__TASK STATEMENT__
A verbatim copy of the entries is the required answer.

__Before and after object boxes__
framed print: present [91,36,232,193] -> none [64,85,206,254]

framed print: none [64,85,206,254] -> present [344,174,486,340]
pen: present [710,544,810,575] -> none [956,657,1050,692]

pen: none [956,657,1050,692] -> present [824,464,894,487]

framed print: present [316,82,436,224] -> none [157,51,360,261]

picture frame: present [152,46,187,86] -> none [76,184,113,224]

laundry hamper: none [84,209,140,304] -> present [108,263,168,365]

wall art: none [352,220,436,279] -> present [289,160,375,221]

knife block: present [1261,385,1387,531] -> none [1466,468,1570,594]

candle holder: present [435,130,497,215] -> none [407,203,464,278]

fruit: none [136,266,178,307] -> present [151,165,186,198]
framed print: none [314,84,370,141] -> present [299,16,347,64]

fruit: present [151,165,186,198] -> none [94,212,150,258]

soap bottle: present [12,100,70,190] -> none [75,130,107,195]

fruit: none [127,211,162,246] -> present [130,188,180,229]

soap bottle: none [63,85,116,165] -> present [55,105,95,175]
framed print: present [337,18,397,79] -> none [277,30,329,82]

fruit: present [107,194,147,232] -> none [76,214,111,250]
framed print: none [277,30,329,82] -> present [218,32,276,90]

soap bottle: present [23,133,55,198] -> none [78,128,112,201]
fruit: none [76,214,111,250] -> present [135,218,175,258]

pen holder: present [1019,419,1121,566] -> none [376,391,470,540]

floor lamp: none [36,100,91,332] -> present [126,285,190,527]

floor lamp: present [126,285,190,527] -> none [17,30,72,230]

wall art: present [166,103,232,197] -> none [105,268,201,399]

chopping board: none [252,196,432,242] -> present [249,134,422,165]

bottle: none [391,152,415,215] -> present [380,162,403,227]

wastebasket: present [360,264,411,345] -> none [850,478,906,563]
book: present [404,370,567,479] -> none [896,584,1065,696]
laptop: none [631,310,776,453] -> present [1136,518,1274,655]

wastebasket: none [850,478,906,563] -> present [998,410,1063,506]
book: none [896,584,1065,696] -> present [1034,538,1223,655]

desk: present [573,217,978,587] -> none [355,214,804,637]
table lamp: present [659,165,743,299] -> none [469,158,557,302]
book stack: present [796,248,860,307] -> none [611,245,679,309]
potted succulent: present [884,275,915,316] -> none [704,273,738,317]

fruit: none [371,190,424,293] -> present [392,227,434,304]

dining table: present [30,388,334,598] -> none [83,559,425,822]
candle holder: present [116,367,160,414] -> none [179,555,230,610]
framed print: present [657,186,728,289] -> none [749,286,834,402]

__SOLUTION TO THIS PROBLEM__
framed print: present [91,36,232,193] -> none [64,85,206,254]

framed print: none [64,85,206,254] -> present [344,174,486,340]
pen: present [710,544,810,575] -> none [956,657,1050,692]

pen: none [956,657,1050,692] -> present [824,464,894,487]

framed print: present [316,82,436,224] -> none [157,51,360,261]

picture frame: present [152,46,187,86] -> none [76,184,113,224]

laundry hamper: none [84,209,140,304] -> present [108,263,168,365]

wall art: none [352,220,436,279] -> present [289,160,375,221]

knife block: present [1261,385,1387,531] -> none [1466,468,1570,594]

candle holder: present [435,130,497,215] -> none [407,203,464,278]

fruit: none [136,266,178,307] -> present [151,165,186,198]
framed print: none [314,84,370,141] -> present [299,16,347,64]

fruit: present [151,165,186,198] -> none [94,212,150,258]

soap bottle: present [12,100,70,190] -> none [75,130,107,195]

fruit: none [127,211,162,246] -> present [130,188,180,229]

soap bottle: none [63,85,116,165] -> present [55,105,95,175]
framed print: present [337,18,397,79] -> none [277,30,329,82]

fruit: present [107,194,147,232] -> none [76,214,111,250]
framed print: none [277,30,329,82] -> present [218,32,276,90]

soap bottle: present [23,133,55,198] -> none [78,128,112,201]
fruit: none [76,214,111,250] -> present [135,218,175,258]

pen holder: present [1019,419,1121,566] -> none [376,391,470,540]

floor lamp: none [36,100,91,332] -> present [126,285,190,527]

floor lamp: present [126,285,190,527] -> none [17,30,72,230]

wall art: present [166,103,232,197] -> none [105,268,201,399]

chopping board: none [252,196,432,242] -> present [249,134,422,165]

bottle: none [391,152,415,215] -> present [380,162,403,227]

wastebasket: present [360,264,411,345] -> none [850,478,906,563]
book: present [404,370,567,479] -> none [896,584,1065,696]
laptop: none [631,310,776,453] -> present [1136,518,1274,655]

wastebasket: none [850,478,906,563] -> present [998,410,1063,506]
book: none [896,584,1065,696] -> present [1034,538,1223,655]

desk: present [573,217,978,587] -> none [355,214,804,637]
table lamp: present [659,165,743,299] -> none [469,158,557,302]
book stack: present [796,248,860,307] -> none [611,245,679,309]
potted succulent: present [884,275,915,316] -> none [704,273,738,317]

fruit: none [371,190,424,293] -> present [392,227,434,304]

dining table: present [30,388,334,598] -> none [83,559,425,822]
candle holder: present [116,367,160,414] -> none [179,555,230,610]
framed print: present [657,186,728,289] -> none [749,286,834,402]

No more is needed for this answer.